:: What you will do ::
What lines below include the string "number"? Pick them out and copy them.

:: Data shown ::
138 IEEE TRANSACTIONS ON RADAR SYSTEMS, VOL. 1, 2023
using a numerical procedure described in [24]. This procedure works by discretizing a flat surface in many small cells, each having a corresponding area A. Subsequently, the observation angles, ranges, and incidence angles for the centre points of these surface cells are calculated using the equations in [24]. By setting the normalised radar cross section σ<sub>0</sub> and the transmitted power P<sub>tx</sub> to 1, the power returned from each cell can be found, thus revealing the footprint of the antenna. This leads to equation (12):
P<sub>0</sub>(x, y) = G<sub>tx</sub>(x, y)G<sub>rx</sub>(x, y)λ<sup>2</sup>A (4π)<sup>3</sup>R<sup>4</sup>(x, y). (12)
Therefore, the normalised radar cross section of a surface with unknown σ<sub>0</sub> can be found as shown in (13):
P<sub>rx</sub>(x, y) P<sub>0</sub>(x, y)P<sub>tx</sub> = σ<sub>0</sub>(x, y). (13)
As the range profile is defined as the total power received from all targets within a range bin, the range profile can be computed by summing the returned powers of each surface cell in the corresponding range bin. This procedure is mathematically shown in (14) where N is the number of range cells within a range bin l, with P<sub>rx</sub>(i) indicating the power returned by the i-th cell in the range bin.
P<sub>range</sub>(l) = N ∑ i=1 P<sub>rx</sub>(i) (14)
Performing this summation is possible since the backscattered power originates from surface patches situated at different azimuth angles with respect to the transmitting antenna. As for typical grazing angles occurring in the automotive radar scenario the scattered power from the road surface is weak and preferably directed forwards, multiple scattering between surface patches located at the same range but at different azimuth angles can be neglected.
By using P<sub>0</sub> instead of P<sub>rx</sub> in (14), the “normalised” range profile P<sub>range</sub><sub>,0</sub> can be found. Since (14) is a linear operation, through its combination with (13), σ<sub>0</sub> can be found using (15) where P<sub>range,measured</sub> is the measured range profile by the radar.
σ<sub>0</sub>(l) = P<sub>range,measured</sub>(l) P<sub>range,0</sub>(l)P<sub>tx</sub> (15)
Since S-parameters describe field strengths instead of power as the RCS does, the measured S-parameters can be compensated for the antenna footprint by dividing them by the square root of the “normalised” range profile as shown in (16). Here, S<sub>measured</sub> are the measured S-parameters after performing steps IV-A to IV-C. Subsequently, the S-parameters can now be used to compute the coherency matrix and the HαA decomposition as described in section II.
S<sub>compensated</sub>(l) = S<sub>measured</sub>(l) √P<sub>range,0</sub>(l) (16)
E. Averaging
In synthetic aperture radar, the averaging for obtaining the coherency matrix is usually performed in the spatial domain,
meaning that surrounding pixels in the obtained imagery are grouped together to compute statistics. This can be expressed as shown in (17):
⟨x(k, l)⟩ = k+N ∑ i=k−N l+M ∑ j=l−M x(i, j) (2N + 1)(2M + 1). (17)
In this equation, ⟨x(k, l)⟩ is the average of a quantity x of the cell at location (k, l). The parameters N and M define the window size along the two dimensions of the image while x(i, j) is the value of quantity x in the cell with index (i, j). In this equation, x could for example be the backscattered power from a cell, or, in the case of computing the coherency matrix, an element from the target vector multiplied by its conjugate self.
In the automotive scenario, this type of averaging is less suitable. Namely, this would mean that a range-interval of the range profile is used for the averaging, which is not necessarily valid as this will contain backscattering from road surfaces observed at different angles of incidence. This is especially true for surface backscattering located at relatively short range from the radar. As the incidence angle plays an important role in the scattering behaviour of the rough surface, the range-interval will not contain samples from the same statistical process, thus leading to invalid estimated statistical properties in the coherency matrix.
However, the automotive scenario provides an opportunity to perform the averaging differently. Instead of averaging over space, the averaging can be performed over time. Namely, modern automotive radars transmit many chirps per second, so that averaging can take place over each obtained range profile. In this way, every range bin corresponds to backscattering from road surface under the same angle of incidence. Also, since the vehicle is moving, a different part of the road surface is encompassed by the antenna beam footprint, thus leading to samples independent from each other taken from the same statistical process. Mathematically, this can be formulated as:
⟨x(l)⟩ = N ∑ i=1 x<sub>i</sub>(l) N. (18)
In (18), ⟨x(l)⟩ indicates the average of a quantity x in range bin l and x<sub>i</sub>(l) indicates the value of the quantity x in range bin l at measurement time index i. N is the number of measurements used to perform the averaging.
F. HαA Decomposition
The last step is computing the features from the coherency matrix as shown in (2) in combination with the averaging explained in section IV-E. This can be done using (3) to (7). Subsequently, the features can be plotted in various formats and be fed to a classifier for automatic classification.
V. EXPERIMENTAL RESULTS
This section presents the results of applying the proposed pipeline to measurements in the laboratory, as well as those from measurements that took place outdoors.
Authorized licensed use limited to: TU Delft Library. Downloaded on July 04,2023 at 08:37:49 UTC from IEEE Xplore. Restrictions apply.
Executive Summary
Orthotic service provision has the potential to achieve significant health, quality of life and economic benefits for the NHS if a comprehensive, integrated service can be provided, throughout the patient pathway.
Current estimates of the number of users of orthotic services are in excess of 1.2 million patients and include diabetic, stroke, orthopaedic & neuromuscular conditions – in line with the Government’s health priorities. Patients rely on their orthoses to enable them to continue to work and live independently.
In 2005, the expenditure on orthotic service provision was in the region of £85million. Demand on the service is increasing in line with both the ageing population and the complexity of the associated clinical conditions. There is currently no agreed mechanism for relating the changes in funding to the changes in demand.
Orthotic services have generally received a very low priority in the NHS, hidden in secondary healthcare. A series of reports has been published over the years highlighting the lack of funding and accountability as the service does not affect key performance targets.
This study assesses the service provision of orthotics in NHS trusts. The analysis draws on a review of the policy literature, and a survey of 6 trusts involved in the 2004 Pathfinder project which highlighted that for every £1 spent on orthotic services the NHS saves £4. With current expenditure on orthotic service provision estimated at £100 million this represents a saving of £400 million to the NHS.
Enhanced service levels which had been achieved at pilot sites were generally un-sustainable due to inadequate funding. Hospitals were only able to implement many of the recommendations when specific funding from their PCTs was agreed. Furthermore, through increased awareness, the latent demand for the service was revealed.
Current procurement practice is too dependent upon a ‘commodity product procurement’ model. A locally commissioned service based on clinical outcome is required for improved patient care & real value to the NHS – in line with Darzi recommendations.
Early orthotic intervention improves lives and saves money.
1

:: Exercise output ::
As the range profile is defined as the total power received from all targets within a range bin, the range profile can be computed by summing the returned powers of each surface cell in the corresponding range bin. This procedure is mathematically shown in (14) where N is the number of range cells within a range bin l, with P<sub>rx</sub>(i) indicating the power returned by the i-th cell in the range bin.
In (18), ⟨x(l)⟩ indicates the average of a quantity x in range bin l and x<sub>i</sub>(l) indicates the value of the quantity x in range bin l at measurement time index i. N is the number of measurements used to perform the averaging.
Current estimates of the number of users of orthotic services are in excess of 1.2 million patients and include diabetic, stroke, orthopaedic & neuromuscular conditions – in line with the Government’s health priorities. Patients rely on their orthoses to enable them to continue to work and live independently.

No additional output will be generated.